*GIVEN TEXT*
-=-=-

House for Sale in Sooke

Ah… springtime… when a young person’s thoughts turn to… buying a home, of course! The spring market is here, and many first-time buyers are taking advantage of record low interest rates and making the jump into their own homes.

How much do you need and how can you save for a down payment? What’s the best type of mortgage for you? What homes are available and what sorts of programs are out there to help a first-time buyer?

How will the upcoming mortgage rule changes affect my affordability? Will the HST spoil my dream of home ownership?

All these questions and more will be answered at a fun, free, interactive seminar I’m putting on next month with two other professionals.

A Certified Financial Planner will talk about how to save for that ever-important down payment, and government programs to assist home buyers. Find out the details of how to borrow from your RRSP tax-free to help you buy a house, and other tricks of the trade.

-=-=-

[Bounding box data excerpts]
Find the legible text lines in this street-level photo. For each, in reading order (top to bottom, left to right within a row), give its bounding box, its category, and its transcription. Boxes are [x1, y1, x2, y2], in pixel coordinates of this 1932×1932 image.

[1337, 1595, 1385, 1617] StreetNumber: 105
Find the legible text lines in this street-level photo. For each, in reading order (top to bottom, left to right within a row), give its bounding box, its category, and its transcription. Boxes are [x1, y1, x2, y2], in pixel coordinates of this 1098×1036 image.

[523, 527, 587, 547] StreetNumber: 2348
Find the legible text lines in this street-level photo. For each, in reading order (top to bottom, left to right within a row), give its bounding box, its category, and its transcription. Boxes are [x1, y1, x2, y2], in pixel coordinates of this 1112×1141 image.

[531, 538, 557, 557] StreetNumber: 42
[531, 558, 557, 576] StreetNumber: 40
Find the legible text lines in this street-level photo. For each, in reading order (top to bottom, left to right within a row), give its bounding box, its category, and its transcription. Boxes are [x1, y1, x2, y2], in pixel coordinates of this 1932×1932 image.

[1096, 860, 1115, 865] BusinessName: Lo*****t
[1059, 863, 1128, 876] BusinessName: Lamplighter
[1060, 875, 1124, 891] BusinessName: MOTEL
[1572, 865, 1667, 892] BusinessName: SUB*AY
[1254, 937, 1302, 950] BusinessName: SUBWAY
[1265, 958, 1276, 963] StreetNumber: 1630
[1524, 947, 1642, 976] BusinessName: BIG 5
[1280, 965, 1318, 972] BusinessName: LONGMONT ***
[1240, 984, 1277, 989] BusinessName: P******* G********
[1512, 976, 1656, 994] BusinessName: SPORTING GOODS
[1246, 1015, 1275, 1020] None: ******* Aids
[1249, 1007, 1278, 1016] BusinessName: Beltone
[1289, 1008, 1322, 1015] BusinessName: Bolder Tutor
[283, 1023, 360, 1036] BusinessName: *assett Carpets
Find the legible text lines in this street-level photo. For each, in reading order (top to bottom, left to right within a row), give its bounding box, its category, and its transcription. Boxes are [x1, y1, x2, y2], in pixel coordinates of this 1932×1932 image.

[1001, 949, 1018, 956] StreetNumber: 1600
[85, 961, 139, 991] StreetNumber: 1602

-=-=-

Please continue the text about the first-time homebuyer seminar from the point where it stops.

*ANSWER FOR THIS EXERCISE*
Robert Boyd, Mortgage Expert with Dominion Lending will present on the various types of mortgages that are available, how to apply, and how to get the best rate possible to save you money. Learn about mortgages and rates, amortization and prepayment and take the mystery out of mortgages

Tim Ayres (that’s me!), REALTOR® with Royal LePage Coast Capital Realty will walk you through the home-buying process – how we search for a home together, showings, offers, negotiation and finally, getting the keys to your new home. Find out what to look for, how to ensure you get what you need, and how having an experienced REALTOR® on your side can help.

When: Tuesday, March 30th, 2010, 7PM.

Where: Investors Group Westshore office, 201 – 630 Goldstream [map] – [street view]

The seminar is free, but we have limited space, so please phone me at 250-885-0512, fill in the form below or visit TimAyres.ca/seminars for more information.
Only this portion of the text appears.